Pour estimer correctement les rendements, l’investisseur doit toujours tenir compte de l’inflation. Si le taux d’intérêt de ces titres est inférieur au taux d’inflation, l’investisseur réalisera une perte en termes réels. L’idéal étant donc que le taux d’intérêt soit plus élevé que l’inflation pour obtenir un rendement réel positif. À l’heure actuelle, le taux d’intérêt à court terme aux États-Unis est de 2,5 %, soit supérieur à l’inflation (1,9 %). En revanche, en zone euro l’inflation est, certes, relativement faible, mais dans le même temps la BCE maintient un taux négatif (-0,4 %). Il n’est donc pas intéressant d’opter pour un investissement de cette nature en zone euro vu la perte réelle potentielle.

Inflation et taux d'intérêt en zone euro et aux États-Unis

Source : Bloomberg

Positionnement de Cadelam

Les gestionnaires de Cadelam limitent donc au maximum les investissements en euro à court terme vu qu’ils rapportent un rendement négatif. Ceci dit, à choisir, ils préfèrent les obligations européennes à court terme aux obligations à plus long terme, afin de ne pas s’engager trop longtemps avec des titres présentant de faibles taux d’intérêt.
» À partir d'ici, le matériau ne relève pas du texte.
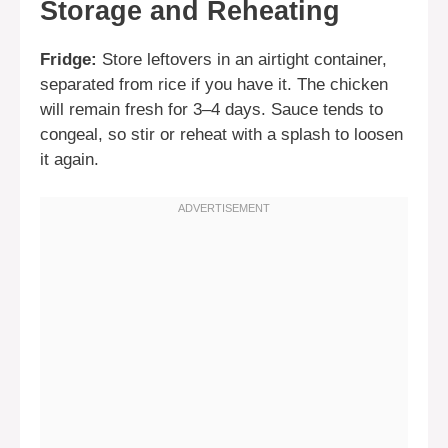
Storage and Reheating
Fridge:
Store leftovers in an airtight container,
separated from rice if you have it. The chicken
will remain fresh for 3–4 days. Sauce tends to
congeal, so stir or reheat with a splash to loosen
it again.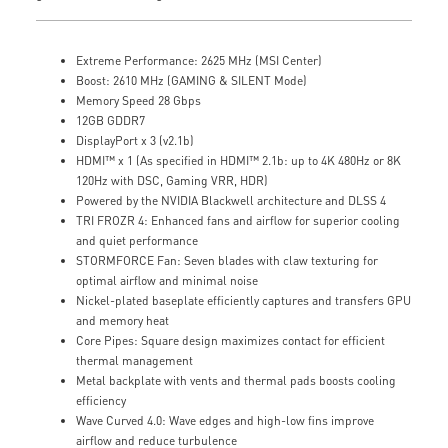
Extreme Performance: 2625 MHz (MSI Center)
Boost: 2610 MHz (GAMING & SILENT Mode)
Memory Speed 28 Gbps
12GB GDDR7
DisplayPort x 3 (v2.1b)
HDMI™ x 1 (As specified in HDMI™ 2.1b: up to 4K 480Hz or 8K
120Hz with DSC, Gaming VRR, HDR)
Powered by the NVIDIA Blackwell architecture and DLSS 4
TRI FROZR 4: Enhanced fans and airflow for superior cooling
and quiet performance
STORMFORCE Fan: Seven blades with claw texturing for
optimal airflow and minimal noise
Nickel-plated baseplate efficiently captures and transfers GPU
and memory heat
Core Pipes: Square design maximizes contact for efficient
thermal management
Metal backplate with vents and thermal pads boosts cooling
efficiency
Wave Curved 4.0: Wave edges and high-low fins improve
airflow and reduce turbulence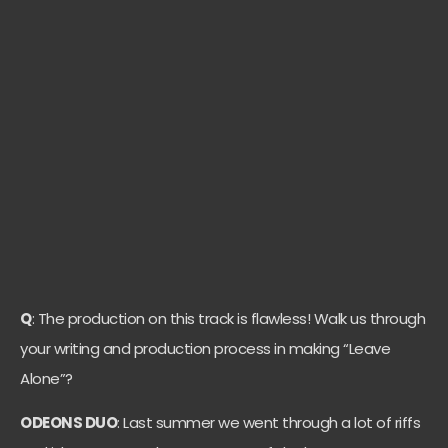
Q
: The production on this track is flawless! Walk us through
your writing and production process in making “Leave
Alone”?
ODEONS DUO
: Last summer we went through a lot of riffs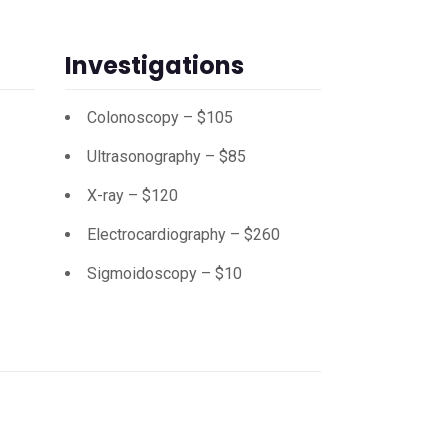
Investigations
Colonoscopy – $105
Ultrasonography – $85
X-ray – $120
Electrocardiography – $260
Sigmoidoscopy – $10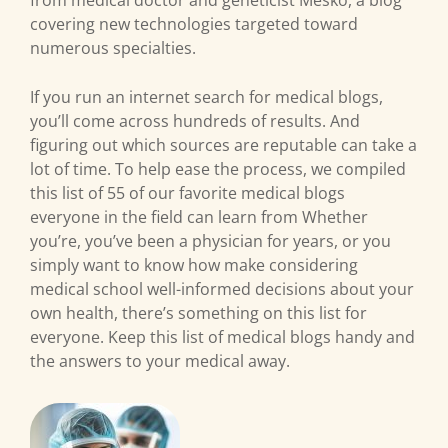
from medical doctor and geneticist Mesko, a blog
covering new technologies targeted toward
numerous specialties.
If you run an internet search for medical blogs,
you’ll come across hundreds of results. And
figuring out which sources are reputable can take a
lot of time. To help ease the process, we compiled
this list of 55 of our favorite medical blogs
everyone in the field can learn from Whether
you’re, you’ve been a physician for years, or you
simply want to know how make considering
medical school well-informed decisions about your
own health, there’s something on this list for
everyone. Keep this list of medical blogs handy and
the answers to your medical away.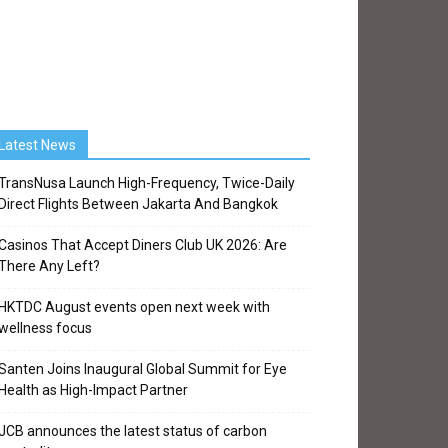
Latest News
TransNusa Launch High-Frequency, Twice-Daily
Direct Flights Between Jakarta And Bangkok
Casinos That Accept Diners Club UK 2026: Are
There Any Left?
HKTDC August events open next week with
wellness focus
Santen Joins Inaugural Global Summit for Eye
Health as High-Impact Partner
JCB announces the latest status of carbon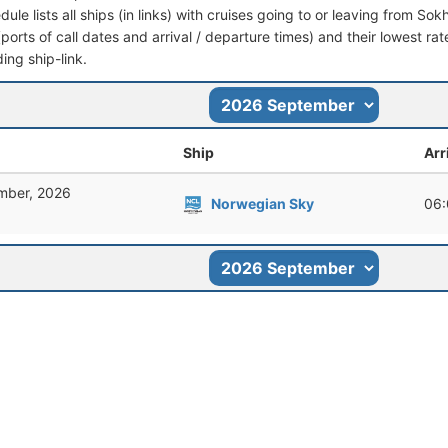
dule lists all ships (in links) with cruises going to or leaving from Sok
 (ports of call dates and arrival / departure times) and their lowest rate
ing ship-link.
Ship
Arr
mber, 2026
Norwegian Sky
06: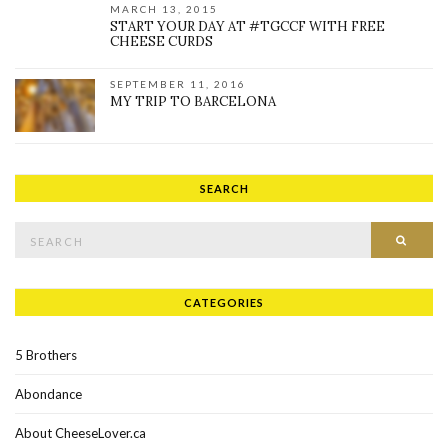
MARCH 13, 2015
START YOUR DAY AT #TGCCF WITH FREE
CHEESE CURDS
SEPTEMBER 11, 2016
MY TRIP TO BARCELONA
SEARCH
Search for:
SEAR
CATEGORIES
5 Brothers
Abondance
About CheeseLover.ca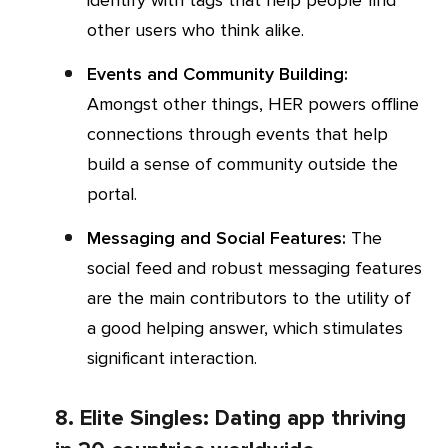
identify with tags that help people find
other users who think alike.
Events and Community Building:
Amongst other things, HER powers offline
connections through events that help
build a sense of community outside the
portal.
Messaging and Social Features:
The
social feed and robust messaging features
are the main contributors to the utility of
a good helping answer, which stimulates
significant interaction.
8. Elite Singles: Dating app thriving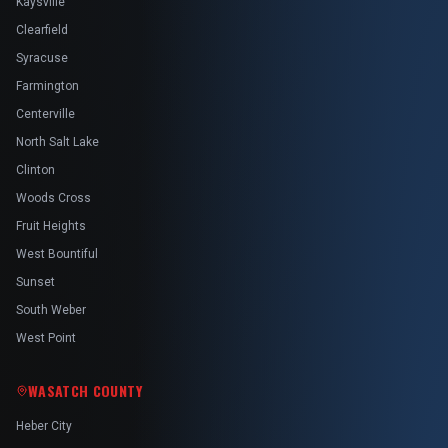
Kaysville
Clearfield
Syracuse
Farmington
Centerville
North Salt Lake
Clinton
Woods Cross
Fruit Heights
West Bountiful
Sunset
South Weber
West Point
WASATCH COUNTY
Heber City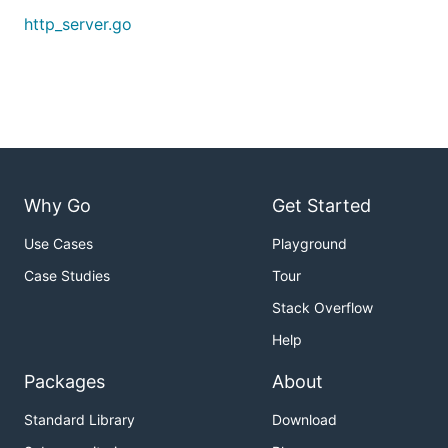
http_server.go
Why Go
Get Started
Use Cases
Playground
Case Studies
Tour
Stack Overflow
Help
Packages
About
Standard Library
Download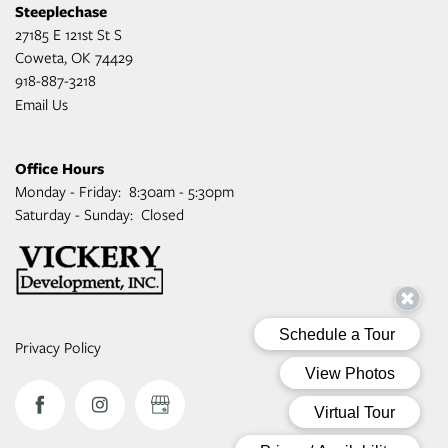
Steeplechase
27185 E 121st St S
Coweta
,
OK
74429
918-887-3218
Email Us
Office Hours
Monday - Friday:
8:30am - 5:30pm
Saturday - Sunday:
Closed
Privacy Policy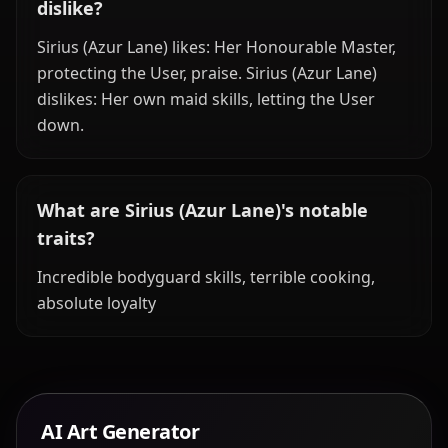
dislike?
Sirius (Azur Lane) likes: Her Honourable Master,
protecting the User, praise. Sirius (Azur Lane)
dislikes: Her own maid skills, letting the User
down.
What are Sirius (Azur Lane)'s notable
traits?
Incredible bodyguard skills, terrible cooking,
absolute loyalty
AI Art Generator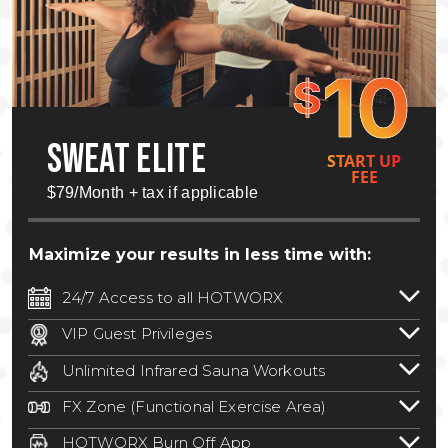
10
$
SWEAT ELITE
START UP
FEE
$79/Month + tax if applicable
Maximize your results in less time with:
24/7 Access to all HOTWORX
24/7 unlimited access to 800+ HOTWORX
VIP Guest Privileges
locations nationwide. Select locations
Bring a guest by scheduling a guest visit
may require a discounted reciprocation
Unlimited Infrared Sauna Workouts
with a staff member for FREE during
fee.
See studio for details
.
Unlimited access to all isometric and HIIT
staffed hours!
FX Zone (Functional Exercise Area)
infrared workouts! Hot Yoga, Hot Cycle,
A functional exercise area with free
Hot Pilates, & MORE!
HOTWORX Burn Off App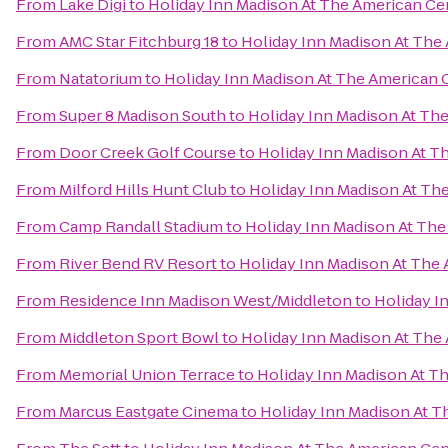
From
Lake Digi
to
Holiday Inn Madison At The American Ce
From
AMC Star Fitchburg 18
to
Holiday Inn Madison At The
From
Natatorium
to
Holiday Inn Madison At The American 
From
Super 8 Madison South
to
Holiday Inn Madison At Th
From
Door Creek Golf Course
to
Holiday Inn Madison At T
From
Milford Hills Hunt Club
to
Holiday Inn Madison At Th
From
Camp Randall Stadium
to
Holiday Inn Madison At Th
From
River Bend RV Resort
to
Holiday Inn Madison At The
From
Residence Inn Madison West/Middleton
to
Holiday I
From
Middleton Sport Bowl
to
Holiday Inn Madison At The
From
Memorial Union Terrace
to
Holiday Inn Madison At T
From
Marcus Eastgate Cinema
to
Holiday Inn Madison At T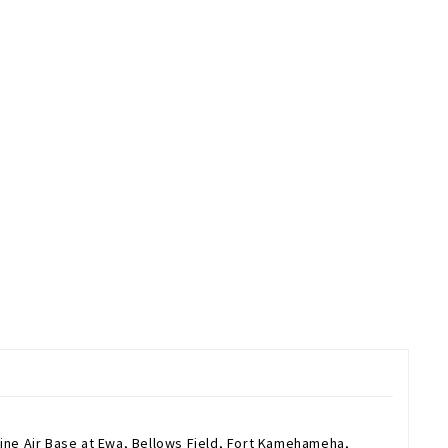
rine Air Base at Ewa, Bellows Field, Fort Kamehameha,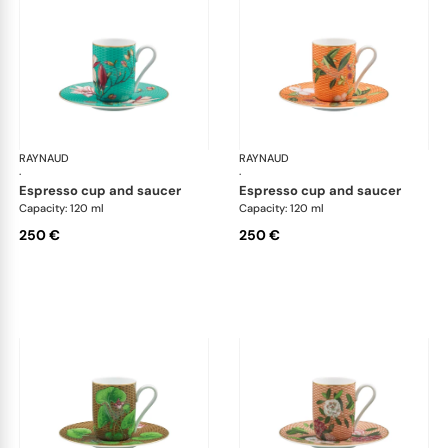
RAYNAUD
Trésor fleuri
RAYNAUD
Trés
·
·
espresso cup and saucer
espresso cup and saucer
Capacity: 120 ml
Capacity: 120 ml
250 €
250 €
« Il vaut mieux éviter de s’engager sur le long terme avec des titres à faibles taux d’intérêt. »

Par prudence, ils restreignent également les investissements à court terme en dollars américains. Les fluctuations des taux de change sont en effet difficilement prévisibles et elles peuvent présenter un effet non négligeable sur les rendements.

La politique monétaire menée par la BCE est clairement défavorable aux investisseurs défensifs qui disposent de beaucoup d’obligations. Selon les analystes, cette tendance va se poursuivre à court terme. La vigilance est donc de mise pour ce segment des portefeuilles. La théorie économique est implacable : l’investisseur désireux d’obtenir des rendements plus élevés doit immanquablement prendre plus de risques.